Morphic scRNA-seq

Organization of counts files

The files are organized by experiments (A,B,C,D,E,F,G_1,G_2,H,I,J,L_1,L_2) For each of the the experiments there are two files for the different aligners (except CellRanger) containing the counts and feature counts (larry barcodes) which are organized as shown for experiment A

├── A
│   ├── expression_feature_assignment_QC
│   │   ├── feature_histograms.txt
│   │   ├── feature_sequences.txt
│   │   ├── heatmap.png
│   │   └── stats.txt
│   ├── kallisto
│   │   ├── unfiltered_counts.h5ad
│   │   └── unfiltered_features.h5ad
│   ├── piscem.splicei
│   │   ├── unfiltered_counts.h5ad
│   │   └── unfiltered_features.h5ad
│   ├── star
│   │   ├── unfiltered_counts.h5ad
│   │   └── unfiltered_features.h5ad
│   └── targeted_features_assignment_QC
│       ├── feature_histograms.txt
│       ├── feature_sequences.txt
│       ├── heatmap.png
│       └── stats.txt
├── B
   ...

Structure of counts files

unfiltered_counts.h5ad

├── X (Data Matrix): (2035634, 36601)
├── obs: (2035634, 12)
│   └── is_cell (star)
│   └── non_empty
│   └── doublet
│   └── doublet_score
│   └── feature-10
│   └── feature-4
│   └── n_genes
│   └── mt_counts
│   └── mt_pct
│   └── filter
│   └── singlet
│   └── singlet_filtered
├── var: (36601, 0)
├── layers
│   └── ambiguous
│   └── denoised
│   └── spliced
│   └── unspliced

unfiltered_features.h5ad

├── X (Data Matrix): (2035634, 105)
├── obs: (2035634, 12)
│   └── is_cell (star)
│   └── non_empty
│   └── doublet
│   └── doublet_score
│   └── feature-10
│   └── feature-4
│   └── n_genes
│   └── mt_counts
│   └── mt_pct
│   └── filter
│   └── singlet
│   └── singlet_filtered
├── var: (105, 0)
├── layers
│   └── expression
│   └── sc_counts

Definition of X, obs, var, layers

X (Data Matrix): (<number_of_barcodes>, 36601)
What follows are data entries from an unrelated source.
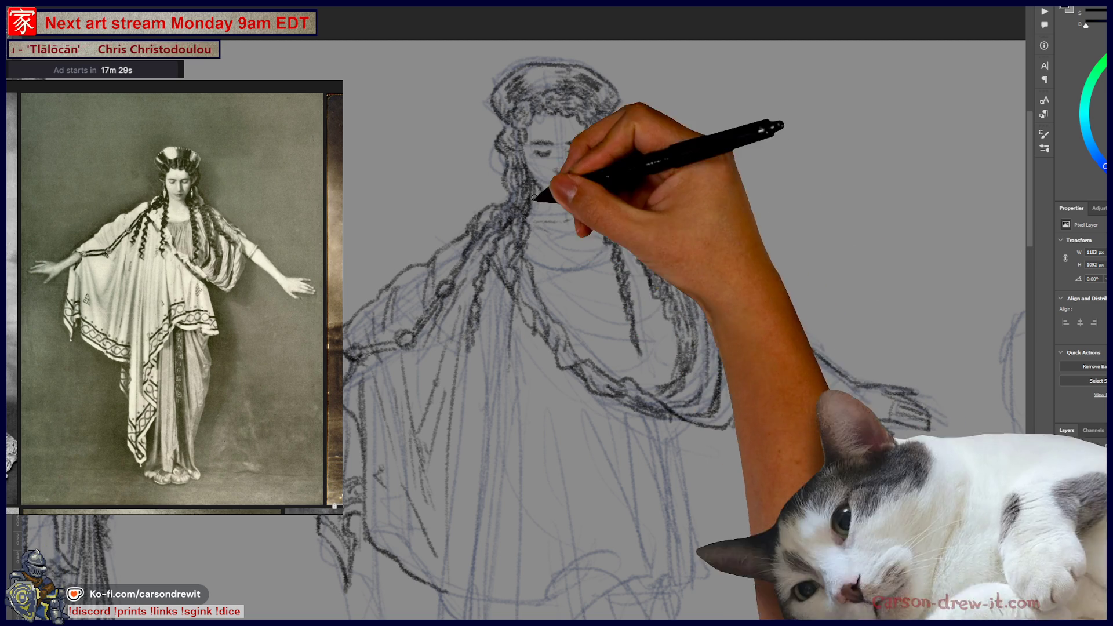
# Outline the figure's outstretched right arm with darker pencil strokes
pyautogui.moveTo(722, 287); pyautogui.dragTo(901, 426)
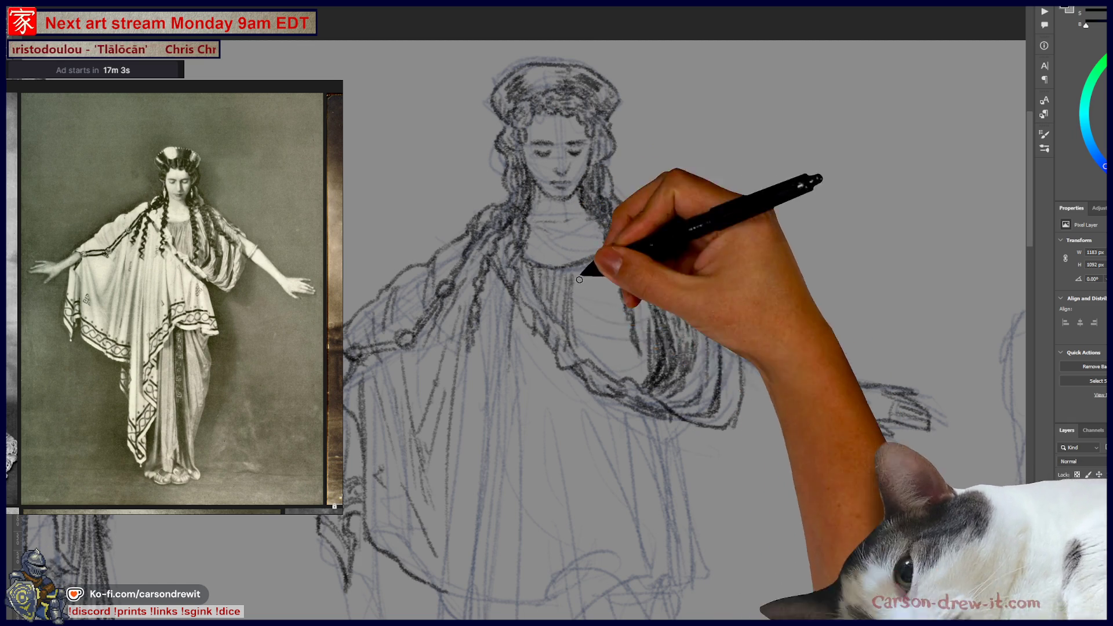
# Darken the tunic's vertical lines and hatch shading across the chest below the neckline
pyautogui.moveTo(579, 280); pyautogui.dragTo(598, 342)
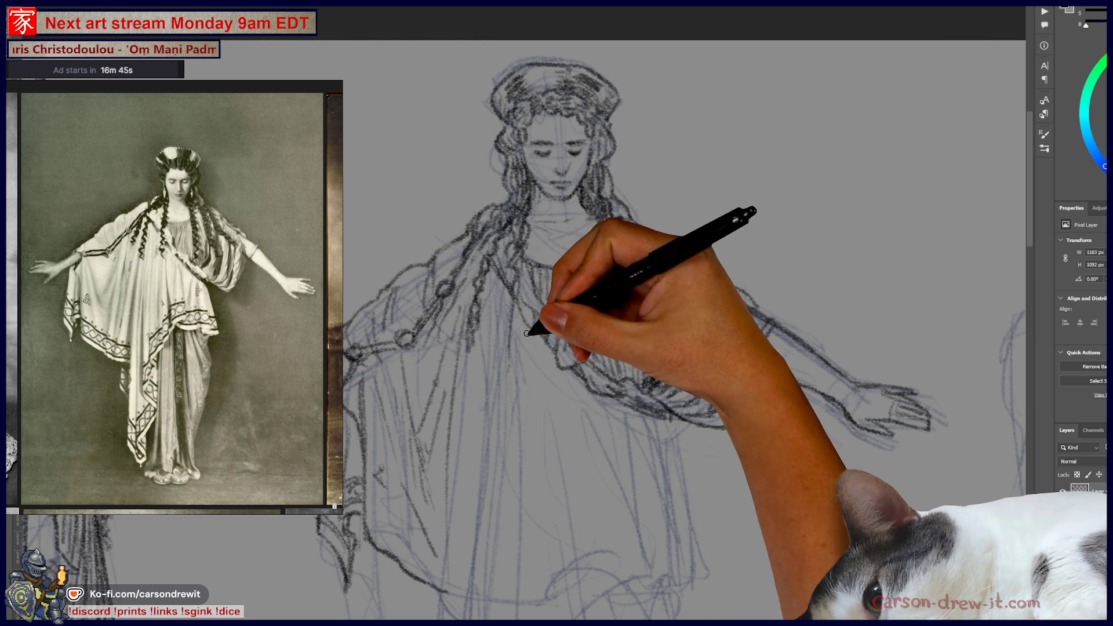
pyautogui.moveTo(525, 319); pyautogui.dragTo(529, 325)
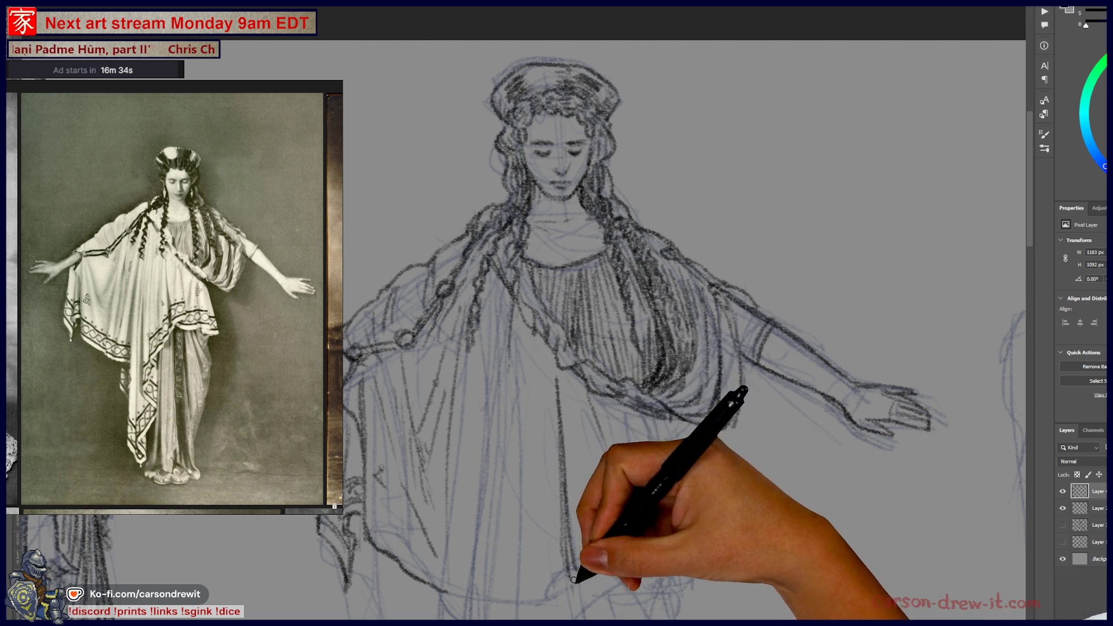
pyautogui.moveTo(594, 560); pyautogui.dragTo(638, 405)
This is the basic 2D matrix with gene counts or feature counts. The gene counts include the feature counts as they are expressed. These are at the columns that follow the normal gene columns. The number of rows depends on the aligner. The gene counts include intron counts (as per CellRanger >= 7.0) and is the sum of the ambiguous, spliced and unspliced layers. The feature counts are determined using Biodepot's software (github under preparation).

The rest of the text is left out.